-- Data excerpts --

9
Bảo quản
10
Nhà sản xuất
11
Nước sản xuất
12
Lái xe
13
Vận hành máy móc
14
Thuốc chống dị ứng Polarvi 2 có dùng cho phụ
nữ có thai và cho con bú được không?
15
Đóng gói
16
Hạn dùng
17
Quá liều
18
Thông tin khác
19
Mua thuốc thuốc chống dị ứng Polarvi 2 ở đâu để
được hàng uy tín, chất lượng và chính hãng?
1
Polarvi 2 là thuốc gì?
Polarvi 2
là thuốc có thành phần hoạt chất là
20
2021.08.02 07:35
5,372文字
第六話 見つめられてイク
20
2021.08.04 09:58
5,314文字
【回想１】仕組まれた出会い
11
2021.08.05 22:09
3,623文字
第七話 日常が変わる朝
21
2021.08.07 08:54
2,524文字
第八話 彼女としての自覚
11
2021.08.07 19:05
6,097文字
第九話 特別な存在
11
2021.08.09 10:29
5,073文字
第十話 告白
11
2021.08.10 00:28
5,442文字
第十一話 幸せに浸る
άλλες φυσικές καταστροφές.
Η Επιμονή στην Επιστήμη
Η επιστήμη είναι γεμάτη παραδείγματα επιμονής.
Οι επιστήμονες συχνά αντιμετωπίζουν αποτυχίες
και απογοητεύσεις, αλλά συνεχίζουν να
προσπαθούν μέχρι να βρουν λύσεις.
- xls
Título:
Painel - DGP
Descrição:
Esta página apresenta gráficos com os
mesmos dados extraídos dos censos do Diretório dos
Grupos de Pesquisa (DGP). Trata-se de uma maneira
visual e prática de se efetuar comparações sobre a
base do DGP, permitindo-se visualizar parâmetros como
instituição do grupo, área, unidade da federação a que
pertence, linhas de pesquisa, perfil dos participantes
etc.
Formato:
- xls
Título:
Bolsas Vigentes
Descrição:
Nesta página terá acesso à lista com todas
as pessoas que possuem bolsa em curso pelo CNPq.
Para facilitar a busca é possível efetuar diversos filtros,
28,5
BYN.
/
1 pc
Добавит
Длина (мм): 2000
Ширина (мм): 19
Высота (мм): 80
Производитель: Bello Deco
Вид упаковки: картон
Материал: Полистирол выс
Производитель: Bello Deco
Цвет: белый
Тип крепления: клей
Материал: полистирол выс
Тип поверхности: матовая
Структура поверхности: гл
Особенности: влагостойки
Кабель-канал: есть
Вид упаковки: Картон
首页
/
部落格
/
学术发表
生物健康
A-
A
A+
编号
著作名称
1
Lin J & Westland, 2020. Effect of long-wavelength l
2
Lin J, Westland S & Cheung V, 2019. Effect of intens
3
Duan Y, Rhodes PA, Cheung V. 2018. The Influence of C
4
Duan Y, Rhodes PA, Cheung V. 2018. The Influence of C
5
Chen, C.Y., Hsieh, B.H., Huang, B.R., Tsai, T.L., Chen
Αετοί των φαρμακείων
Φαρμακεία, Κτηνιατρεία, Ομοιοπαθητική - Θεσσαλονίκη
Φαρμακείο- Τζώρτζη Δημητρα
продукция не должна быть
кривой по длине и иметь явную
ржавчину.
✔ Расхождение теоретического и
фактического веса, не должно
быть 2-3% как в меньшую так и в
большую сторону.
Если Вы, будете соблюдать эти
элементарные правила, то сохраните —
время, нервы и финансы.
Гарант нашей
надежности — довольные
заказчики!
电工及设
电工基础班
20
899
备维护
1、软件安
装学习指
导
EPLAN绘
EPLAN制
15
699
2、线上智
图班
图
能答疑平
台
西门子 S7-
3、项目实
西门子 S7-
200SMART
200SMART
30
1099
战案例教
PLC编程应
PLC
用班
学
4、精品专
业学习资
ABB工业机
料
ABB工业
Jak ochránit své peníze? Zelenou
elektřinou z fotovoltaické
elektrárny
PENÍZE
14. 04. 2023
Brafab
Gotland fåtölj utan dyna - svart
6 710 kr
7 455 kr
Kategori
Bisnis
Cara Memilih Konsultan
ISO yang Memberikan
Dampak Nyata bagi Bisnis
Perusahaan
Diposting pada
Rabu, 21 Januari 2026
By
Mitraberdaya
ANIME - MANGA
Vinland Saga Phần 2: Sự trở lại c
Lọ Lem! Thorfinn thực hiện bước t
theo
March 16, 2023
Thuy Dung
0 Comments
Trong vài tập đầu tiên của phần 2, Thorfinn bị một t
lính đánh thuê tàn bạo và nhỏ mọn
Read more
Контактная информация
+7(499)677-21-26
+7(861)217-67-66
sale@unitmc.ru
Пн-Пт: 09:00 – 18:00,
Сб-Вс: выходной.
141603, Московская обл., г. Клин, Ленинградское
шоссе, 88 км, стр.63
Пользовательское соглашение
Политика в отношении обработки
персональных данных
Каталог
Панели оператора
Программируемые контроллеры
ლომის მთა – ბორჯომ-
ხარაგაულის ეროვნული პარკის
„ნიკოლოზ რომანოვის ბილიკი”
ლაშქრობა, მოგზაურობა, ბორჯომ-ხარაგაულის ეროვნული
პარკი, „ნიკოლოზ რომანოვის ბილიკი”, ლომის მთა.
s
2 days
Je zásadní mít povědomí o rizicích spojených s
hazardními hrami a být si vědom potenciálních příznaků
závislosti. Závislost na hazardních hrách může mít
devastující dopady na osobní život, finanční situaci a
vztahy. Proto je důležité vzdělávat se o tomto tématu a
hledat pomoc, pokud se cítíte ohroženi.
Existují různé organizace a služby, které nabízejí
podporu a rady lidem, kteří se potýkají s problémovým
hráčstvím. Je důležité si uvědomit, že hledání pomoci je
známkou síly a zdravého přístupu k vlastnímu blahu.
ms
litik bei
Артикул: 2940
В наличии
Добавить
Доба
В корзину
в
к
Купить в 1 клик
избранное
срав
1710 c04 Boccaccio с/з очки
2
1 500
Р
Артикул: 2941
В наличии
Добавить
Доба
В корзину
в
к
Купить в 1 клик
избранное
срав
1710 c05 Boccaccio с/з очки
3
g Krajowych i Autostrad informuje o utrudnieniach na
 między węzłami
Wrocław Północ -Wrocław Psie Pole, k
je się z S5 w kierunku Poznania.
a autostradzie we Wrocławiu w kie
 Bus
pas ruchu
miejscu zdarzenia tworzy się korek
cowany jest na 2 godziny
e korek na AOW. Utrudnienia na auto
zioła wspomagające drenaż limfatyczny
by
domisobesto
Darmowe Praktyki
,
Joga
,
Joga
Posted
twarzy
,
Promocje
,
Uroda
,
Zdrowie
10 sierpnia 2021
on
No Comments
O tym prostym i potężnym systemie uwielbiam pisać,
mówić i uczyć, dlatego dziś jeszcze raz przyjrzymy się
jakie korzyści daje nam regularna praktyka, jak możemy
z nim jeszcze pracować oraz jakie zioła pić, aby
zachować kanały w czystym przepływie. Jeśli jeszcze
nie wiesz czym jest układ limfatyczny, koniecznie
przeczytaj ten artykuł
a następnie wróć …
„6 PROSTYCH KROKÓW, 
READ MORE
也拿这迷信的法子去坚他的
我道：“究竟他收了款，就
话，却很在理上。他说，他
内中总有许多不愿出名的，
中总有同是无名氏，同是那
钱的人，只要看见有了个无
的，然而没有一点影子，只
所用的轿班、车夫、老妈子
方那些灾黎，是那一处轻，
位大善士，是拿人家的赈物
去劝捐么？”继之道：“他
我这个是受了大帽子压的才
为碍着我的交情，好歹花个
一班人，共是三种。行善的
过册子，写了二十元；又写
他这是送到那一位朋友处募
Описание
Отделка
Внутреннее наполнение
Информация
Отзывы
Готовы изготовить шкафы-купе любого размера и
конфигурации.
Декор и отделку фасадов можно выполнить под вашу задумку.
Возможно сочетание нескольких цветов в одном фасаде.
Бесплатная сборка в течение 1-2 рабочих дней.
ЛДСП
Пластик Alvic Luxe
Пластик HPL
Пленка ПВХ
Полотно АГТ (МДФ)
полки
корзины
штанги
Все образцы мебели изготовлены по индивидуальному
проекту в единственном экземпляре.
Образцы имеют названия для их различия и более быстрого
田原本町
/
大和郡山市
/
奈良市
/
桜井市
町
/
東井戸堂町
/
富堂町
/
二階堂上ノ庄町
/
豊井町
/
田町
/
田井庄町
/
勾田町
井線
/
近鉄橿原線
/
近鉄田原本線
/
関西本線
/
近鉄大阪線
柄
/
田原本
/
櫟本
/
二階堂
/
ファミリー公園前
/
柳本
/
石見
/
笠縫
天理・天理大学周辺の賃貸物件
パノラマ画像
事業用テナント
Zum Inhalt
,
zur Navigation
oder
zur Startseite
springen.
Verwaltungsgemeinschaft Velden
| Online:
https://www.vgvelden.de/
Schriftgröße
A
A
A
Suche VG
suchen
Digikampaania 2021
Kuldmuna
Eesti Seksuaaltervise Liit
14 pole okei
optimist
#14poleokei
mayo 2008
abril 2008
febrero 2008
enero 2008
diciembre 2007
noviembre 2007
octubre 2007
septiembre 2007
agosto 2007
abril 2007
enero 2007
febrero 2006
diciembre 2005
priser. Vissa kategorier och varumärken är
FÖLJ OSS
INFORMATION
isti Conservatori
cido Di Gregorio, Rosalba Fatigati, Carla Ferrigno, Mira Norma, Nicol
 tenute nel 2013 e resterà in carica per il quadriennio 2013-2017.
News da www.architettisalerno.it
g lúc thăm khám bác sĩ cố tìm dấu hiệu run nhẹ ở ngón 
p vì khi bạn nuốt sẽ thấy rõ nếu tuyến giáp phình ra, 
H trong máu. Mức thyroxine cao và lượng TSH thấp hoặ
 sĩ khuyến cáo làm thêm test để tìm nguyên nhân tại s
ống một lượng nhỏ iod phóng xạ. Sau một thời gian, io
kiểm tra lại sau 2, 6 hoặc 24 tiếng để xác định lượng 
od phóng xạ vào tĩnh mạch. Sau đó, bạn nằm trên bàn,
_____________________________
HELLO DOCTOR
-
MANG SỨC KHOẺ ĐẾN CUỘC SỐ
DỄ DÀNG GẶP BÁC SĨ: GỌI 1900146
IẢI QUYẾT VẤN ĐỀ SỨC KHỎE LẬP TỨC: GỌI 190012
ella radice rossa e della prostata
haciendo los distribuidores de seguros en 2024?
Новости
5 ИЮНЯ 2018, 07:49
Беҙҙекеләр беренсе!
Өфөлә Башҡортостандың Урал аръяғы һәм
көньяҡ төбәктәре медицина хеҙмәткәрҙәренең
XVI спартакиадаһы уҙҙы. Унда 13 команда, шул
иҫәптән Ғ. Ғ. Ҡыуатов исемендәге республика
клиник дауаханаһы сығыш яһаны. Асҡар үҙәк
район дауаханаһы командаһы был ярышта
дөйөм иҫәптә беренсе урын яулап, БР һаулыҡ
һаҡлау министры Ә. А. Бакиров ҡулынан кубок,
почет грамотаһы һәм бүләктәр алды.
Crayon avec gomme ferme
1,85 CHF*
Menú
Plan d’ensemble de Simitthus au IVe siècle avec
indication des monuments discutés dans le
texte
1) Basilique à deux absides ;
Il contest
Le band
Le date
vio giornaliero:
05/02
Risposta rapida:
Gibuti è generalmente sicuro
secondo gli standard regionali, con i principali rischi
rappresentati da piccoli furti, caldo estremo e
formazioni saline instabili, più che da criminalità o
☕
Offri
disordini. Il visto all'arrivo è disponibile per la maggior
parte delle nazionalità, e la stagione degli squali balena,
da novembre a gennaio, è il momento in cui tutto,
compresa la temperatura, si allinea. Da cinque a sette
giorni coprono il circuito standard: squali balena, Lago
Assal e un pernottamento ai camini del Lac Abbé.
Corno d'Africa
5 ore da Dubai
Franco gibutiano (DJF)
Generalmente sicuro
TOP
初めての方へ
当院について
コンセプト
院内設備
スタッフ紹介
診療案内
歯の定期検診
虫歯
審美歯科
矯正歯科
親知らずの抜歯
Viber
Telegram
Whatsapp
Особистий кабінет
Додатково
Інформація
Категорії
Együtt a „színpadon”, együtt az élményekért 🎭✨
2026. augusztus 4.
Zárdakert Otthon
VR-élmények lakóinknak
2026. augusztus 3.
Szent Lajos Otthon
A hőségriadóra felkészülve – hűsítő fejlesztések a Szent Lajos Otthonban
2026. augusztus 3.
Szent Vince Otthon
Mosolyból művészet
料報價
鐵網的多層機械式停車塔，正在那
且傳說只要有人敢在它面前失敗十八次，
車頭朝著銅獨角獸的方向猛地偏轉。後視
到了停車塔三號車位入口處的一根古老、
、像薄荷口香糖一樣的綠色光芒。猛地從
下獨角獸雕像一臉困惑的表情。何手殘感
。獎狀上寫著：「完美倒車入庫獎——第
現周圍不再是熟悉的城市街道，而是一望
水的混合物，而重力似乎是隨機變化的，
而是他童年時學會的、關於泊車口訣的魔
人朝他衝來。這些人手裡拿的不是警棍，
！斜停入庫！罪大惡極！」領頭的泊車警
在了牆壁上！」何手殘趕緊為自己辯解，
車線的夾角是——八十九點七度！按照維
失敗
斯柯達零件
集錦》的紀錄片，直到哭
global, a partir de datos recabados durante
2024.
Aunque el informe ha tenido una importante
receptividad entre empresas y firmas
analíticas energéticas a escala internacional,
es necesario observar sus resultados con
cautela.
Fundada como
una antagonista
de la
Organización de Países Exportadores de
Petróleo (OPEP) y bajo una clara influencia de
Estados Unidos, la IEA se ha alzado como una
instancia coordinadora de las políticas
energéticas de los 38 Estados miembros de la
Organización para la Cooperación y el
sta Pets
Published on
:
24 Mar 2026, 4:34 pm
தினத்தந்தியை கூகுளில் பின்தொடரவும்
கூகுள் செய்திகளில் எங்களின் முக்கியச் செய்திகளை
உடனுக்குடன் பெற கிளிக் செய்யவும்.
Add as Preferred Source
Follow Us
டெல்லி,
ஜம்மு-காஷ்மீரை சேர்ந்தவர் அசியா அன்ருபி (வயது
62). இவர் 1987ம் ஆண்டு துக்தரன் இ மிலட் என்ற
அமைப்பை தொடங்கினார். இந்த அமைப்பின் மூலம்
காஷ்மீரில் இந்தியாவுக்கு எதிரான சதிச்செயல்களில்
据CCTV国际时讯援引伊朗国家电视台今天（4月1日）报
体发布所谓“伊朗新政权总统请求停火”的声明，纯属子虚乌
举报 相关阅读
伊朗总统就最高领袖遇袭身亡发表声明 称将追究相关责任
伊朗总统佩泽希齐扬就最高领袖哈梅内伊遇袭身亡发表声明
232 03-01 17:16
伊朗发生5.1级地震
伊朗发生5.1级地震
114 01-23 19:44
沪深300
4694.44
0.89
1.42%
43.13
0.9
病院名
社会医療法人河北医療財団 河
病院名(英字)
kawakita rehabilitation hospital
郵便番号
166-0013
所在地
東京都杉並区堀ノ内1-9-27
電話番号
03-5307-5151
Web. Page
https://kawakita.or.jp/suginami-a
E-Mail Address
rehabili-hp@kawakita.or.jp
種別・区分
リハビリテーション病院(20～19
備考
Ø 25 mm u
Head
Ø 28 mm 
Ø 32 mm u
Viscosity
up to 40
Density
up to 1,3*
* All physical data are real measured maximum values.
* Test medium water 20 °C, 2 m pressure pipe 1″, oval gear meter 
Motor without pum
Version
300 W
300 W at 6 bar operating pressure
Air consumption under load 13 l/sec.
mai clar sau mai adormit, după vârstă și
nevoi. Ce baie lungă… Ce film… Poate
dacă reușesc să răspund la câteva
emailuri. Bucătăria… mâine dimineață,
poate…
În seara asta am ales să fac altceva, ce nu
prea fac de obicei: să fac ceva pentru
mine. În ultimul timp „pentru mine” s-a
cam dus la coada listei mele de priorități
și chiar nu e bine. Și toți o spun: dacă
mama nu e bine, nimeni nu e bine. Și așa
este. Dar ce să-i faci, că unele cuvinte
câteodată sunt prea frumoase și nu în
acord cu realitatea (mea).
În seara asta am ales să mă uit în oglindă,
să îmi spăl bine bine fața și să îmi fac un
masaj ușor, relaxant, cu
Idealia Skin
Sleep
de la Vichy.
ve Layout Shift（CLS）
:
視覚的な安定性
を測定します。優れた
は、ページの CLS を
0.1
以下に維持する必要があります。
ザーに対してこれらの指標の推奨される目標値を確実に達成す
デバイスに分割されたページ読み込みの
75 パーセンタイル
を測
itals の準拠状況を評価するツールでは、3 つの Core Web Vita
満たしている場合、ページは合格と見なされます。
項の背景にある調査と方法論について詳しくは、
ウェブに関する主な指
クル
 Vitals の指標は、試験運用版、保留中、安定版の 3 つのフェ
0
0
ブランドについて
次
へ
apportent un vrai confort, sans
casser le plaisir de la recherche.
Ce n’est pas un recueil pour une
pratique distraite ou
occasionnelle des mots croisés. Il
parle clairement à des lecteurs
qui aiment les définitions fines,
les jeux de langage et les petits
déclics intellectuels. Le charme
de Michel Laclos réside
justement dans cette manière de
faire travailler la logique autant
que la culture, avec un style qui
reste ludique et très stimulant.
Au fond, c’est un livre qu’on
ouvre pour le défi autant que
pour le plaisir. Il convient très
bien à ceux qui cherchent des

-- Task to complete --
Lay out the lines of the items, from the first line through the line that contains "Mua thuốc thuốc", as a Markdown table with the columns Row and Text. Number each row, include both end lines, and leave out blank lines.

-- Solution --
| Row | Text |
|---|---|
| 1 | 9 |
| 2 | Bảo quản |
| 3 | 10 |
| 4 | Nhà sản xuất |
| 5 | 11 |
| 6 | Nước sản xuất |
| 7 | 12 |
| 8 | Lái xe |
| 9 | 13 |
| 10 | Vận hành máy móc |
| 11 | 14 |
| 12 | Thuốc chống dị ứng Polarvi 2 có dùng cho phụ |
| 13 | nữ có thai và cho con bú được không? |
| 14 | 15 |
| 15 | Đóng gói |
| 16 | 16 |
| 17 | Hạn dùng |
| 18 | 17 |
| 19 | Quá liều |
| 20 | 18 |
| 21 | Thông tin khác |
| 22 | 19 |
| 23 | Mua thuốc thuốc chống dị ứng Polarvi 2 ở đâu để |